Ex-Envoy to Afghanistan Gets Baghdad Posting
Zalmay Khalilzad, a former White House official who has served as U.S. ambassador to his native Afghanistan, was named yesterday to take over the post in Iraq.
Secretary of State Condoleezza Rice announced his selection at the State Department. Khalilzad pledged to work to improve the lives of Iraqis through postwar reconstruction so Iraq "can stand on its own feet."
If confirmed by the Senate, Khalilzad will succeed John D. Negroponte as U.S. ambassador to Iraq.
Frist Says Courts Acted Fairly in Schiavo Case
Senate Republican leader Bill Frist (Tenn.) said courts acted fairly in the Terri Schiavo "right-to-die" case, differing sharply from a vow of retribution by his House counterpart, Tom DeLay (Tex.).

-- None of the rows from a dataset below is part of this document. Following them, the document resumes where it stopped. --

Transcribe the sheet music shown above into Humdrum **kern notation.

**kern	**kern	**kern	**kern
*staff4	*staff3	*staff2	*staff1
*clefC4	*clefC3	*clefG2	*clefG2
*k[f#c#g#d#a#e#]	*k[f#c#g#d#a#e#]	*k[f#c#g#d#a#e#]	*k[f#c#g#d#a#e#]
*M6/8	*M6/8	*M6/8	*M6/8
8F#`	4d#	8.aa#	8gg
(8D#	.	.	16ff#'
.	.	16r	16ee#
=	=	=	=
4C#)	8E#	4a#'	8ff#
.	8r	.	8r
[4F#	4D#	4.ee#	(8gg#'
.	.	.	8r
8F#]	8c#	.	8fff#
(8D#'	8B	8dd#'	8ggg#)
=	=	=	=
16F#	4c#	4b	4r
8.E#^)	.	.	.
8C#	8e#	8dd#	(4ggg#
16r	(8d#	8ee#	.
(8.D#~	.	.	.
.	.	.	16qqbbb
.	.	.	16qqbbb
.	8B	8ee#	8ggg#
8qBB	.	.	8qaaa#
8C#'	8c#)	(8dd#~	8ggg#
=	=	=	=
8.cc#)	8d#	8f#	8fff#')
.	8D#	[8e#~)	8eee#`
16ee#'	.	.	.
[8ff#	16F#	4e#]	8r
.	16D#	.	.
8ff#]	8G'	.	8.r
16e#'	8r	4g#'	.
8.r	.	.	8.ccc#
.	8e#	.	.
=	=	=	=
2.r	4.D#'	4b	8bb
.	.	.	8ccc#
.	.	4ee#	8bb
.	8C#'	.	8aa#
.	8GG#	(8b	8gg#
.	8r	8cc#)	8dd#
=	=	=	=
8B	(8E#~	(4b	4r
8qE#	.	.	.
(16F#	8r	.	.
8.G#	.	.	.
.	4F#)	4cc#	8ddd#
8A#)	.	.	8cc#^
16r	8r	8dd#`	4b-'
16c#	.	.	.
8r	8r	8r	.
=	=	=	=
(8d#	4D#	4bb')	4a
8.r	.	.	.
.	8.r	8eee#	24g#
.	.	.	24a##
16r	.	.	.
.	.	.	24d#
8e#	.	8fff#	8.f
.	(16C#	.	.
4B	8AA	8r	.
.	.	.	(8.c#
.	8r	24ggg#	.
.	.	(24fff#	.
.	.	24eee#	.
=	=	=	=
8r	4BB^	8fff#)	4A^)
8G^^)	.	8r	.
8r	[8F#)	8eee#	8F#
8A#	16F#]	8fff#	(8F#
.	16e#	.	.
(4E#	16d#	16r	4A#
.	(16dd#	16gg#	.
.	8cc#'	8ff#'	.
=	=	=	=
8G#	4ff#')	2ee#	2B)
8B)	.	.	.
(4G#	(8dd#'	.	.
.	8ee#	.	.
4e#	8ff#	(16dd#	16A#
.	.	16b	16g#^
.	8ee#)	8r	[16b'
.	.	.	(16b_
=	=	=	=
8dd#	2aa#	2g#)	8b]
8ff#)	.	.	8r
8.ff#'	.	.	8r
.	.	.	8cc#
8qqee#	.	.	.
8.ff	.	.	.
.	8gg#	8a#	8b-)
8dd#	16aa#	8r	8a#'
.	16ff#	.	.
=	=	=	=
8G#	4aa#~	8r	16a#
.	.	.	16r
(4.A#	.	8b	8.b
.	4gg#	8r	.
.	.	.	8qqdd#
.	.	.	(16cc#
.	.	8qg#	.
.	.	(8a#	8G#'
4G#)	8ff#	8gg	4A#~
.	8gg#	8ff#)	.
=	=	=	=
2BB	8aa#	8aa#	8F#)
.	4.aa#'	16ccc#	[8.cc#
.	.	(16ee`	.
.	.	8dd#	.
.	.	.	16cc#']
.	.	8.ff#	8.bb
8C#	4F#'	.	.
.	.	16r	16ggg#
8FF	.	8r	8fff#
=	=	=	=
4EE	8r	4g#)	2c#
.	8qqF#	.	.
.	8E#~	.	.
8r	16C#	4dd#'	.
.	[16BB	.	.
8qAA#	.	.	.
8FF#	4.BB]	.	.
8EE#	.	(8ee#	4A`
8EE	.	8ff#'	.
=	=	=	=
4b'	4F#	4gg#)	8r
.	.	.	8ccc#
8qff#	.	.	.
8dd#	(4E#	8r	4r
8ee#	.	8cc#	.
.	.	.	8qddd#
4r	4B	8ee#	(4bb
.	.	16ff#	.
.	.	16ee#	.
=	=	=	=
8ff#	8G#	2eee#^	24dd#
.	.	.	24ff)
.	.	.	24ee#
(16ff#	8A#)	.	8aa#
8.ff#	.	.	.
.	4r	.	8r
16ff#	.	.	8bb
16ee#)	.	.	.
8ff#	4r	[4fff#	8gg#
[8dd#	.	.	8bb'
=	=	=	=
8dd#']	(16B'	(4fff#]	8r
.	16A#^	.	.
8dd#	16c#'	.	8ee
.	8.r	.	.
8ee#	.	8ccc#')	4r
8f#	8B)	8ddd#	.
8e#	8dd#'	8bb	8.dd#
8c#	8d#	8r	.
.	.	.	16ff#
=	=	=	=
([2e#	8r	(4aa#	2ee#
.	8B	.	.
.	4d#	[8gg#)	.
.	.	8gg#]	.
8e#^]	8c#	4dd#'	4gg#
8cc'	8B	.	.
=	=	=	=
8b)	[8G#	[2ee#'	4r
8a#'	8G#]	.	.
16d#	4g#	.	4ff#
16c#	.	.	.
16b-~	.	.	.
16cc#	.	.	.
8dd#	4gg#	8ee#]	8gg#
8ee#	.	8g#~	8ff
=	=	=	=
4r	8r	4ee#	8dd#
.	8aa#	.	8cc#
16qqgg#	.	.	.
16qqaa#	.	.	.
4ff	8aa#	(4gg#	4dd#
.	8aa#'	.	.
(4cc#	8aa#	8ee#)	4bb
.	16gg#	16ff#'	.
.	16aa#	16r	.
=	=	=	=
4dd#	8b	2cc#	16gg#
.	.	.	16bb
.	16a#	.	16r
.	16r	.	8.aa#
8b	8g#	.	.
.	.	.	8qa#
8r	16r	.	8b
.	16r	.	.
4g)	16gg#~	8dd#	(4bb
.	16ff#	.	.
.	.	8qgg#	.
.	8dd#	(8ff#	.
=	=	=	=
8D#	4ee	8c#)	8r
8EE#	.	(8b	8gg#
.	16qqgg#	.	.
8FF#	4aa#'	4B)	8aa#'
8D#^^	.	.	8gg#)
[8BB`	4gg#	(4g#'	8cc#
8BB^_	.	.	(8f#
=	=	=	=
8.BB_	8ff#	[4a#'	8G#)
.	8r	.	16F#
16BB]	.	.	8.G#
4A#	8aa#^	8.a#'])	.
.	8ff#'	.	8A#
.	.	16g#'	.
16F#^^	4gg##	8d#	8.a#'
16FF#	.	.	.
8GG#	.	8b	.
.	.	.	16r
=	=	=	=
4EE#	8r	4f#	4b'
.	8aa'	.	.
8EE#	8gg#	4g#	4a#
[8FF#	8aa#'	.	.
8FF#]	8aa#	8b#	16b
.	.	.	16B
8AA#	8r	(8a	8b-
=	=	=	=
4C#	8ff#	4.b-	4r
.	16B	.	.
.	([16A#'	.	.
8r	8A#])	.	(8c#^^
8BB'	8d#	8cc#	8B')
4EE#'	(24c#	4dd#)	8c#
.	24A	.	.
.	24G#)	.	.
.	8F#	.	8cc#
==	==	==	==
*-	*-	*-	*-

"I believe we have a fair and independent judiciary today," said Frist, now trying to resolve a battle over judicial nominations that threatens to tie his chamber into knots. "I respect that."
Frist and DeLay, as the Senate and House majority leaders, had led a charge for legislation calling on federal courts to review the Schiavo case. But federal judges refused to intervene and let stand a Florida state court order to remove a feeding tube from the brain-damaged woman. Schiavo's husband had said she would not have wanted to live in her condition, but her parents fought against the tube's removal. Schiavo died last week after spending 15 years in what courts had ruled was a persistent vegetative state.
Last night, hundreds of mourners joined her parents at a funeral Mass for her in Florida.
DeLay vowed shortly after her death: "We will look at an arrogant, out-of-control, unaccountable judiciary that thumbed their nose at the Congress and president when given jurisdiction to hear this case anew."
Frist, asked about the case, told reporters he believes the courts "acted in a fair and independent way."
Net Worth of Blacks Lags Behind Whites'
Although income and education gaps between black and white Americans have narrowed significantly, black households still have barely one-tenth the net worth of white households, according to a new National Urban League report.
Middle-class blacks' tenuous hold on prosperity reflects racial discrimination in housing and other wealth-building arenas -- both historically and now -- and suggests that today's civil rights battles are largely economic, said Marc H. Morial, Urban League president. The report, "The State of Black America 2005," was scheduled to be released today.
Among the report's findings: Blacks have more than double the unemployment rate of whites; less than half of blacks own homes, compared with more than three-fourths of whites; and black youth are more likely to have poorly trained teachers, to live in poverty and to not have health insurance than whites.